╭─ 提供的短文

消滅寄生蟲甚至有可能造成新的疾病。如今有100萬美國人罹患結腸炎和克羅恩病。這兩種疾病的起因都是患者的免疫係統猛烈攻擊腸道內壁,引發的炎症會破壞患者的消化係統,有時候不得不通過外科手術來切除一段受損的腸道。兩種疾病會終身折磨患者,而且目前都無法治愈。然而,盡管它們在今天如此常見,20世紀30年代之前卻找不到結腸炎和克羅恩病的任何記錄。美國最早的病例出現在紐約市富裕的猶太家庭中,醫生因此認為它們是遺傳病。但後來猶太人以外的白人也開始發病,醫生依然認為它們是遺傳病,因為患者中幾乎沒有黑人。然而到了20世紀70年代,黑人群體也開始發病。將視線投向美國之外,你會看見另一個非常明確的模式。在世界上比較貧困的國家裏,這兩種疾病幾乎聞所未聞。但是在日本和韓國這兩個從貧窮迅速走向富裕的國家,結腸炎和克羅恩病現在都成了流行病。
一些科學家認為,這兩種疾病的流行是因為消滅了腸道寄生蟲。這個理論無疑符合它們的曆史。在美國,它們首先出現在城市的富裕人群中,也就是首先清除了絛蟲和其他腸道蠕蟲的那些人。後來,隨著黑人逐漸擺脫貧困和遷入城市,他們也病倒了。腸道寄生蟲在全世界大部分地區還很常見,然而在近期消滅了它們的那些國家,結腸炎和克羅恩病同樣已迅速出現。就連農場動物在接受伊維菌素等抗寄生蟲藥物的治療後,也開始患上腸道疾病。

╰─
╭─ 給定資料

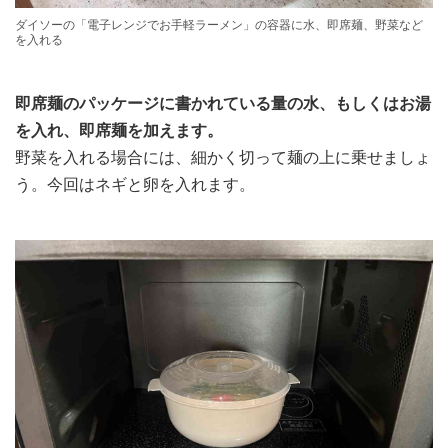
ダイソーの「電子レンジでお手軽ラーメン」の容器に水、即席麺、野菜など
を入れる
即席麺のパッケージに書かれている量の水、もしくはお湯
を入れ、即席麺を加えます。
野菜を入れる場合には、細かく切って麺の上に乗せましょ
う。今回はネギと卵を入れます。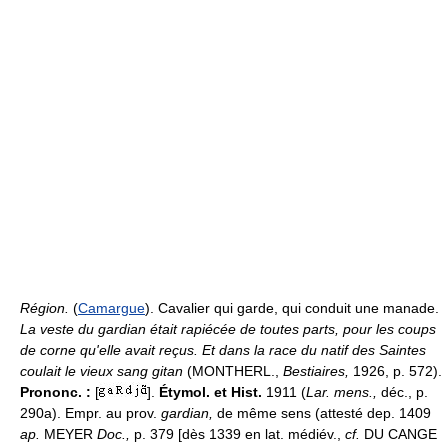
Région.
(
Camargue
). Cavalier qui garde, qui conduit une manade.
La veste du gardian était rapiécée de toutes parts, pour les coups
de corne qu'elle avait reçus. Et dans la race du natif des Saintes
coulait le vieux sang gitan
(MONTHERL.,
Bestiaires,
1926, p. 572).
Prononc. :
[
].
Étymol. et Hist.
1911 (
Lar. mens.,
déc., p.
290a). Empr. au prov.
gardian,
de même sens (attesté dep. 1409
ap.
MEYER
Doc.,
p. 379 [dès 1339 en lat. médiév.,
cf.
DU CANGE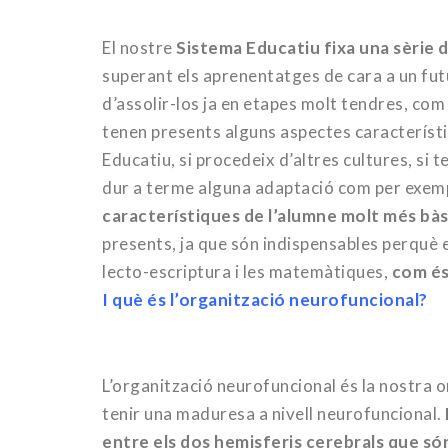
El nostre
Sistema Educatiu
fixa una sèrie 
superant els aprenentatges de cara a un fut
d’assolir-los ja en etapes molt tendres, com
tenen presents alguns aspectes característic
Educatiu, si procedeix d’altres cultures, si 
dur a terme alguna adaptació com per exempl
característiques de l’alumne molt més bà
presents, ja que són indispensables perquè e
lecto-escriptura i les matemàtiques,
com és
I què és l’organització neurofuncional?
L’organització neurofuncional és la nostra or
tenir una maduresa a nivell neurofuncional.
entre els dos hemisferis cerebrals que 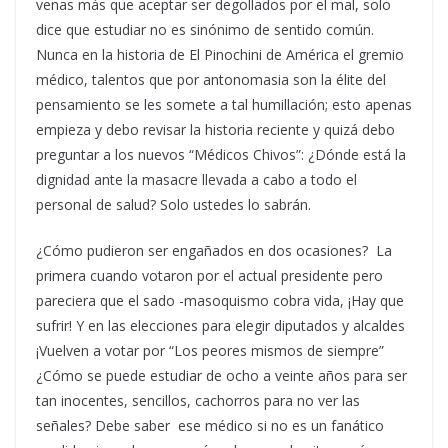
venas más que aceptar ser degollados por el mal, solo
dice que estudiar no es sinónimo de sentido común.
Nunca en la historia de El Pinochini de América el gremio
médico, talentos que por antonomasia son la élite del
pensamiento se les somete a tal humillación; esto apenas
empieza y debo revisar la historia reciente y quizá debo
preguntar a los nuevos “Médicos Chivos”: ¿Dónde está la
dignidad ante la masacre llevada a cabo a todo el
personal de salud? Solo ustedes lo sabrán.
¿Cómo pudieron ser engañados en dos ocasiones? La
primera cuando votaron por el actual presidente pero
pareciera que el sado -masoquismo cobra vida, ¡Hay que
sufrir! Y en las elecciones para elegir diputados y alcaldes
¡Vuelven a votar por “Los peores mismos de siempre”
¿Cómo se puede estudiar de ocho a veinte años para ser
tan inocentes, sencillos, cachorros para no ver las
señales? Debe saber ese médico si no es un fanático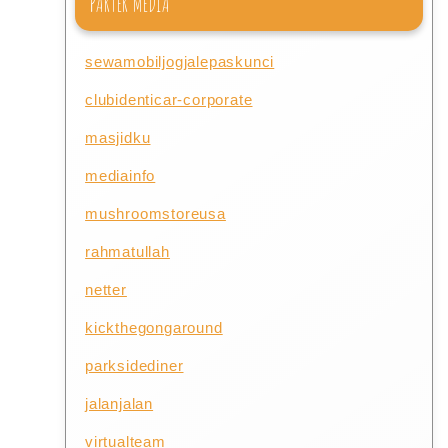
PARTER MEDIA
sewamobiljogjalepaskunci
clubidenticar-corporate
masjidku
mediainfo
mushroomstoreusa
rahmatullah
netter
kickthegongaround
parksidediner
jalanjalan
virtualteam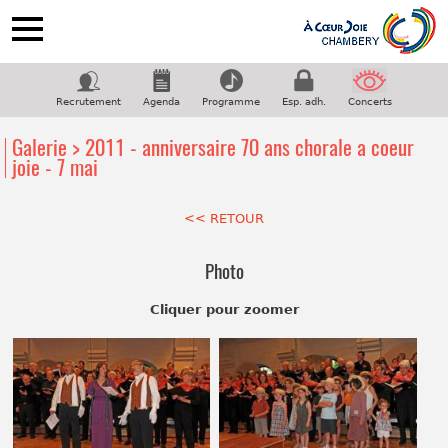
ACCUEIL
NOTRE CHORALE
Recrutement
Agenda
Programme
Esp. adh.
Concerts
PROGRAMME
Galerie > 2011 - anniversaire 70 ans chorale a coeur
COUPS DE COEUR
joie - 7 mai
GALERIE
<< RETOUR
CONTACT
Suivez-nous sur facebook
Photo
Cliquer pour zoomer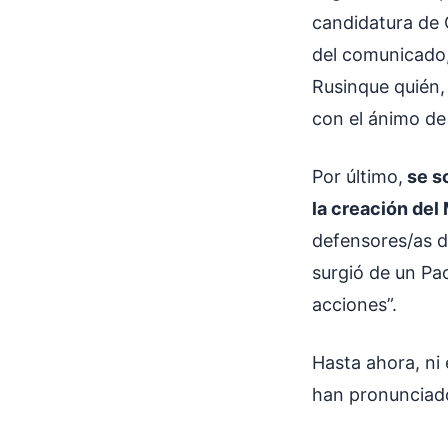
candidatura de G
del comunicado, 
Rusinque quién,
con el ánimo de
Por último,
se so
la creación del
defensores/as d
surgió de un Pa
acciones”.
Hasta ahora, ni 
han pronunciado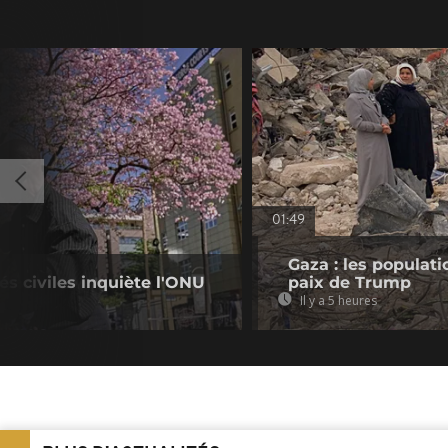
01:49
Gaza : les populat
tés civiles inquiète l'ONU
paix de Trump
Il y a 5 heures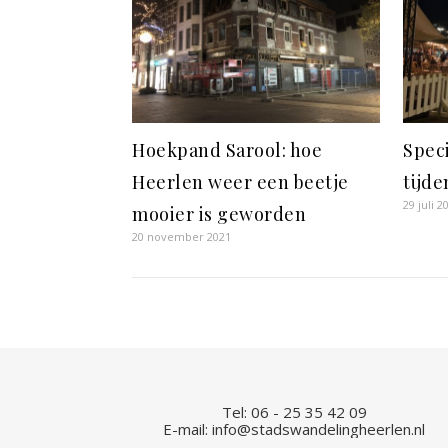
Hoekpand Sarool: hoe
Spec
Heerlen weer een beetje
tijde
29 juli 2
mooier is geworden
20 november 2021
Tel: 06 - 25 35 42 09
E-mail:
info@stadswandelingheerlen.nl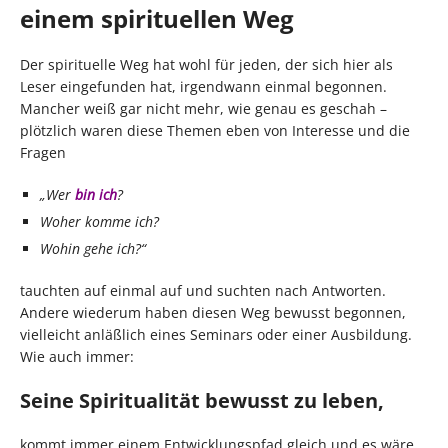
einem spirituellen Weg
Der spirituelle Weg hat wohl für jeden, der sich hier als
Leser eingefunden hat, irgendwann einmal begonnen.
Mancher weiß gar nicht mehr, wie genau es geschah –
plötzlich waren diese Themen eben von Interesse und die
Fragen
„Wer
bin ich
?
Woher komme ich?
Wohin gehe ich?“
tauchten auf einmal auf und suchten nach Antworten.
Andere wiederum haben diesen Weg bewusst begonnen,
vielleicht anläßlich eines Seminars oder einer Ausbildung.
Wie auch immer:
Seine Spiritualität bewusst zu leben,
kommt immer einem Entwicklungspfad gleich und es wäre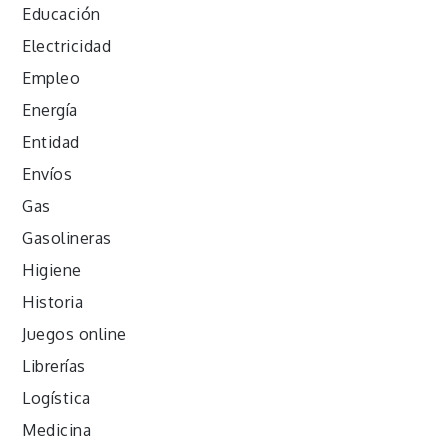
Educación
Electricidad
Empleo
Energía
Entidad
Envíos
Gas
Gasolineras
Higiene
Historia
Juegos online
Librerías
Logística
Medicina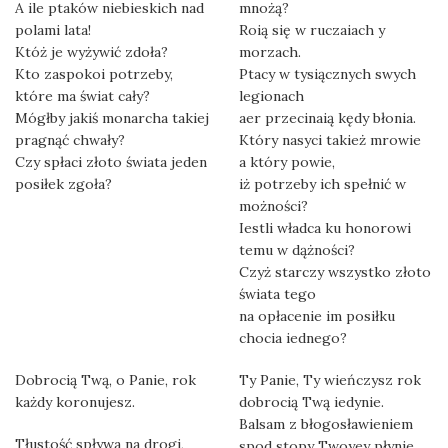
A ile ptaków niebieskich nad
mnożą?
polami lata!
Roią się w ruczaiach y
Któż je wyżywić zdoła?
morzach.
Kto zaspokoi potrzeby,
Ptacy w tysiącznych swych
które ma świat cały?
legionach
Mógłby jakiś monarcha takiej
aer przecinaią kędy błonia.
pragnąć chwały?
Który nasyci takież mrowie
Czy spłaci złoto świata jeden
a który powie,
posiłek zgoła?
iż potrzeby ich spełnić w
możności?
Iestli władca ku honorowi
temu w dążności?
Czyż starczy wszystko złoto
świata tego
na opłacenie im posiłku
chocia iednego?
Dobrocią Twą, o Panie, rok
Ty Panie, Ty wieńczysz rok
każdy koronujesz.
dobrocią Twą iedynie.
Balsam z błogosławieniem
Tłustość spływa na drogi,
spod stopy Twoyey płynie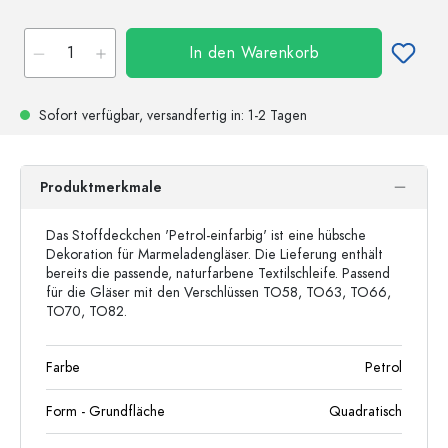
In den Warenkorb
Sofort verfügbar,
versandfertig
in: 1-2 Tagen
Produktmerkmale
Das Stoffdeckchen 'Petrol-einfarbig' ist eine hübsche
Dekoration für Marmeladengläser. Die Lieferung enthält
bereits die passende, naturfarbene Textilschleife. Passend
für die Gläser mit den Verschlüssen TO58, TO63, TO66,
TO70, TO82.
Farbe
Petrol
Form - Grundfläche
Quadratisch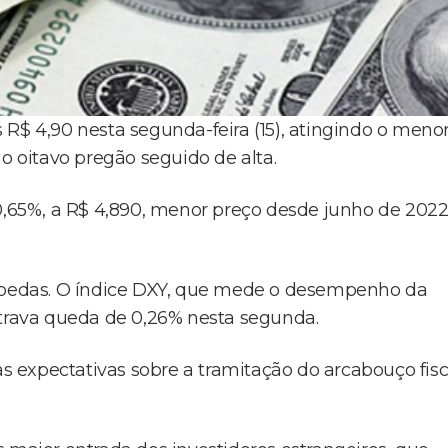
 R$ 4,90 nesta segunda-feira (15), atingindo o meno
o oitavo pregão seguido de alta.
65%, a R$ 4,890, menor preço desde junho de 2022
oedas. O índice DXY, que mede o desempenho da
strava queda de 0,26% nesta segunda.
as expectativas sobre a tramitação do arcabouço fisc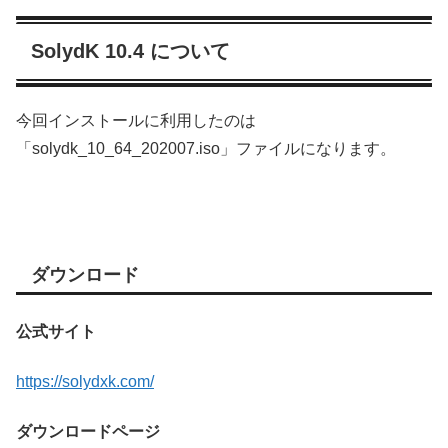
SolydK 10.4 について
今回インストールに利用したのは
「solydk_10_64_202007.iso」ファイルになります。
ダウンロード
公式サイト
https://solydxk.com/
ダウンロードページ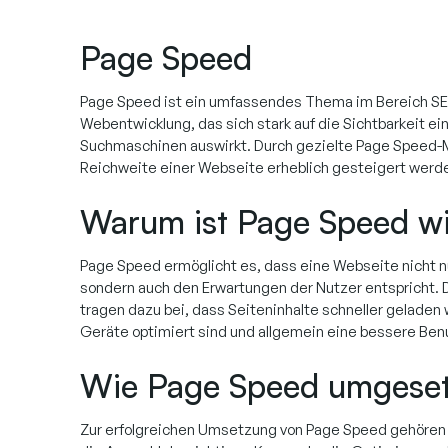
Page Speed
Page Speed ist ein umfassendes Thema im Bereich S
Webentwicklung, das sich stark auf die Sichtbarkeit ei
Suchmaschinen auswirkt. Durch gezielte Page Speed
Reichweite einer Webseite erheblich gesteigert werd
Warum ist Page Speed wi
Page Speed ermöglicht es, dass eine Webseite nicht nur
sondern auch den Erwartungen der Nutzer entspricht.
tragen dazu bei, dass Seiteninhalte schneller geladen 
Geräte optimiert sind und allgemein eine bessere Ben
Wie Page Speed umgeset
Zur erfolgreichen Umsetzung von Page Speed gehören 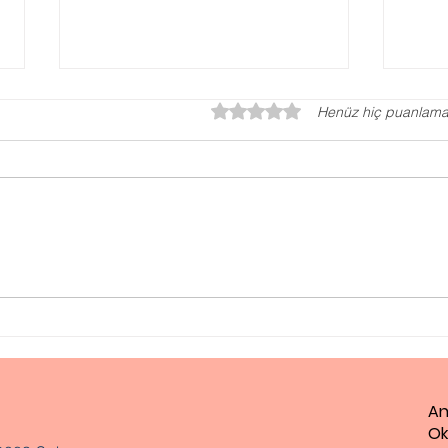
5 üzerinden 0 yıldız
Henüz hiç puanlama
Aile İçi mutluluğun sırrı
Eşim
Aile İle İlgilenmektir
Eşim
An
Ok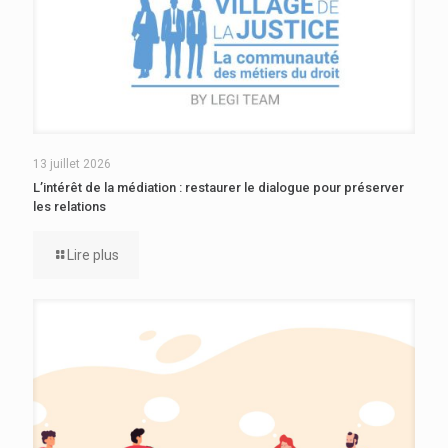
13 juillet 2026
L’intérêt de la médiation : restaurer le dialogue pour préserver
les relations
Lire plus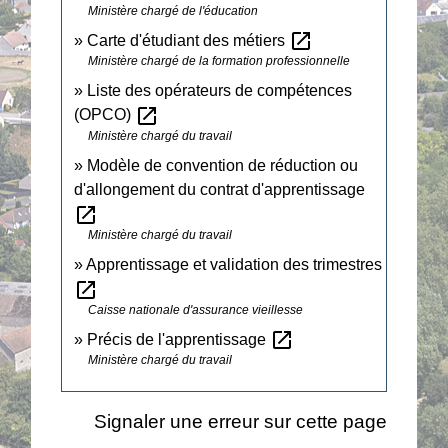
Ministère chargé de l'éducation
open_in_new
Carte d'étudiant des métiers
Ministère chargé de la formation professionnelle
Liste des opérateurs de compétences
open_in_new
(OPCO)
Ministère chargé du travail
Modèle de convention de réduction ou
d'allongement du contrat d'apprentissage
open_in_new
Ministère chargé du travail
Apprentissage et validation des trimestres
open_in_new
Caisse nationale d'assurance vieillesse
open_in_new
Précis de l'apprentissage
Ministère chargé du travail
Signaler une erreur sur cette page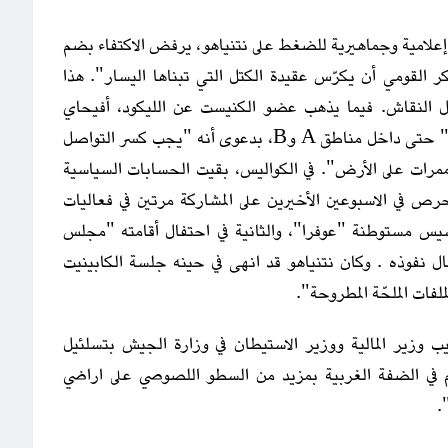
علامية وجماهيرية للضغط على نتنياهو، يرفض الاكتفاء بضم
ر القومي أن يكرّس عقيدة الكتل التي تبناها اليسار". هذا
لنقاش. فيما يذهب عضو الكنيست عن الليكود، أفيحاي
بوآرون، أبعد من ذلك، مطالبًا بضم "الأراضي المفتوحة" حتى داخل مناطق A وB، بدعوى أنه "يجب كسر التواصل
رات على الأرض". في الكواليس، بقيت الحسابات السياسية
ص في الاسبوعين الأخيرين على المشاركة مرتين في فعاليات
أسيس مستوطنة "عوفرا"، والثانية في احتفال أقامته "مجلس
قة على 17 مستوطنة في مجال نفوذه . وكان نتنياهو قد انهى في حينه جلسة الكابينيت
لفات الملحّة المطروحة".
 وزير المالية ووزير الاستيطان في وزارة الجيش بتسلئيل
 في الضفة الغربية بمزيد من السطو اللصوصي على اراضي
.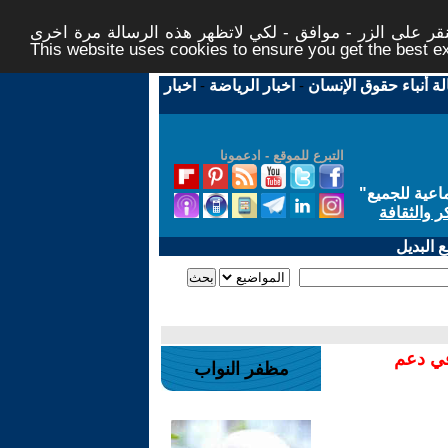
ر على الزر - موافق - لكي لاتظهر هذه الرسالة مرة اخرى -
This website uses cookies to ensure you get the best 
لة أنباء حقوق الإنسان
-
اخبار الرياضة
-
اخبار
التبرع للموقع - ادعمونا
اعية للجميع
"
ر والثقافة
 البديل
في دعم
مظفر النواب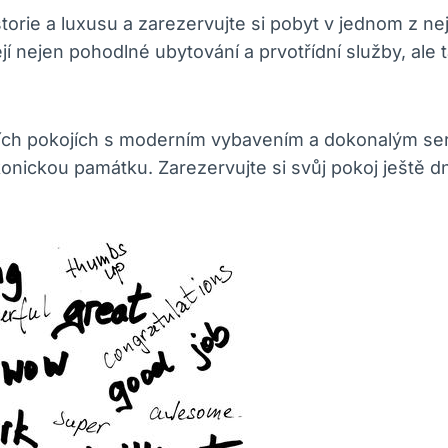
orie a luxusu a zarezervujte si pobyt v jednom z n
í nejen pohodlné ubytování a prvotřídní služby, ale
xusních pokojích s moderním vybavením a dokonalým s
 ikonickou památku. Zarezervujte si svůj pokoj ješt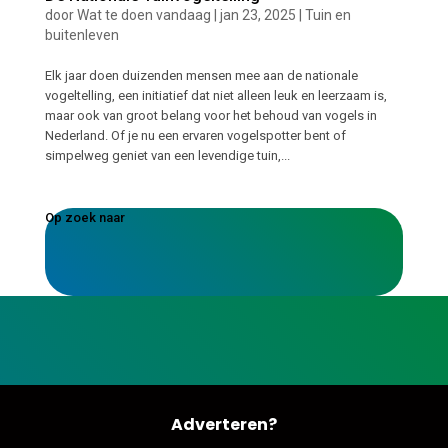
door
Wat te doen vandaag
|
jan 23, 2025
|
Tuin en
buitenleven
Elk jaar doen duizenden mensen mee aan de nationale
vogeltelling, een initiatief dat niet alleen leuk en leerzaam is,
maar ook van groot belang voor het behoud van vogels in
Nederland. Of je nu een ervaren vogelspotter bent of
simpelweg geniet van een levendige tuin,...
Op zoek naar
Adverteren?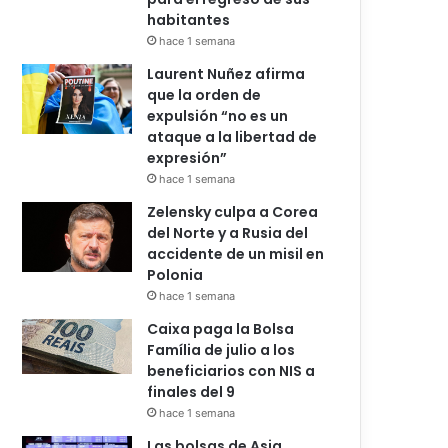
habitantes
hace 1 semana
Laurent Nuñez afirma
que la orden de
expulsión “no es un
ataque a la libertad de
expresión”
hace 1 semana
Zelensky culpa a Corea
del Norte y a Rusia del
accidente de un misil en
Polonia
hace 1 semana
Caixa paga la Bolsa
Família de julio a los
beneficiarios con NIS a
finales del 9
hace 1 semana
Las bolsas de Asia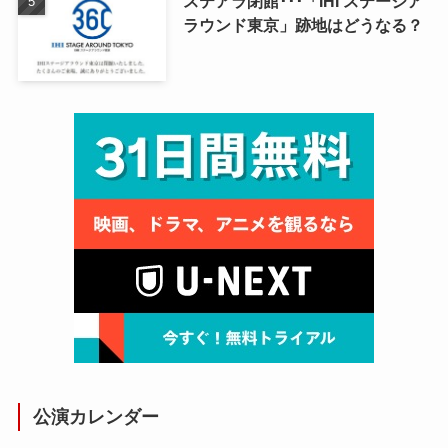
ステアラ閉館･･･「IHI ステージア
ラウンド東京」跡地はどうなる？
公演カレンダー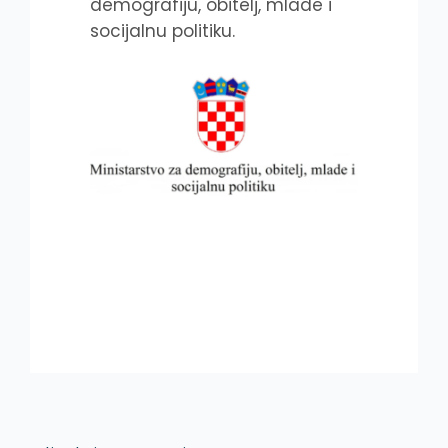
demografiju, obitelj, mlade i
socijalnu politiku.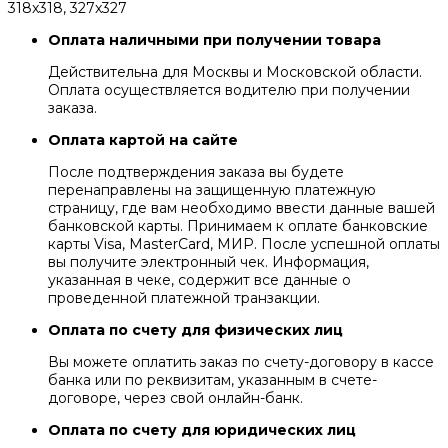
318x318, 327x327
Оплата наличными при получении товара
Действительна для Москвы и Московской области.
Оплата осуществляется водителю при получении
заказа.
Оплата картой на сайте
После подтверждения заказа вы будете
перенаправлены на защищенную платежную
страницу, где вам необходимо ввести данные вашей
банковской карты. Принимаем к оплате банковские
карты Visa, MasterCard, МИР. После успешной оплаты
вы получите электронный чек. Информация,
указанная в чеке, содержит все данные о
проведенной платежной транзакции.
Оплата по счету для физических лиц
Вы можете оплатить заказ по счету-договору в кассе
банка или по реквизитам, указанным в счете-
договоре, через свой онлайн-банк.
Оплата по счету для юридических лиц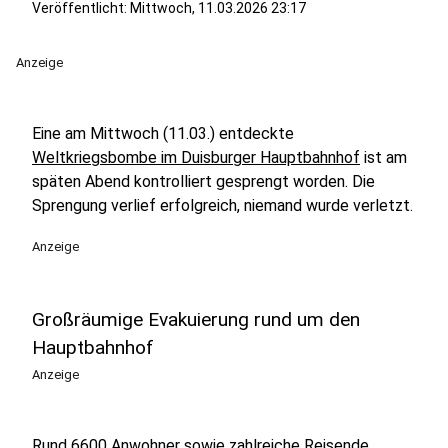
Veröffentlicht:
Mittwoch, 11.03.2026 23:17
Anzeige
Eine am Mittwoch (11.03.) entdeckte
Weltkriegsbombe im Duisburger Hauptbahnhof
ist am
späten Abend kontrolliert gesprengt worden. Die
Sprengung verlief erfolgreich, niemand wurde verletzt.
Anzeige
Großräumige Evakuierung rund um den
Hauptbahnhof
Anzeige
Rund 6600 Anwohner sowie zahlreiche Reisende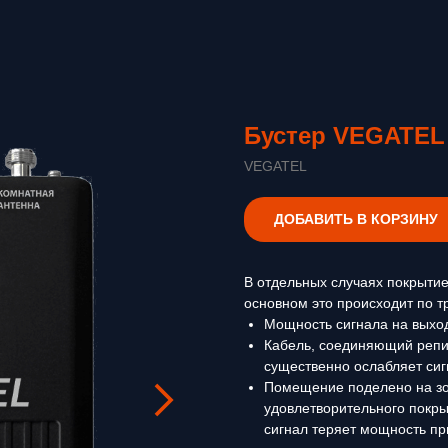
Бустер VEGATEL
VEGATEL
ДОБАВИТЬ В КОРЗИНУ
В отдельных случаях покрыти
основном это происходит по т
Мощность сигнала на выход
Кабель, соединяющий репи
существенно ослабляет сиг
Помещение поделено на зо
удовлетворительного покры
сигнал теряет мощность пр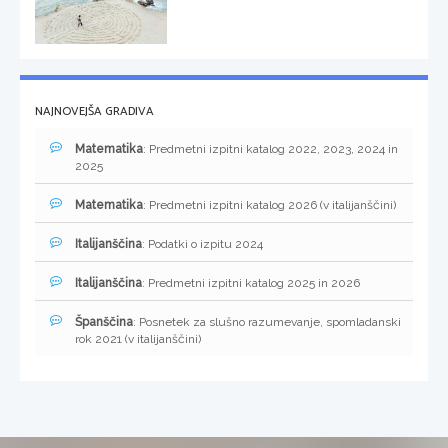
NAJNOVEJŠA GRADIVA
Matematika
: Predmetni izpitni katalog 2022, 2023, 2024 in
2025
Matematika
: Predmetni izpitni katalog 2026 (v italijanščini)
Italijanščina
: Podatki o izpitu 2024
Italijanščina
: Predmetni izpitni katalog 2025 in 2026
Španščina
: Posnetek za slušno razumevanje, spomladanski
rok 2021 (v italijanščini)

╰─

你的任務
根據提供的短文,美國最早的結腸炎和克羅恩病病例出現在什麼人當中?

作答區
出現在紐約市富裕的猶太家庭中。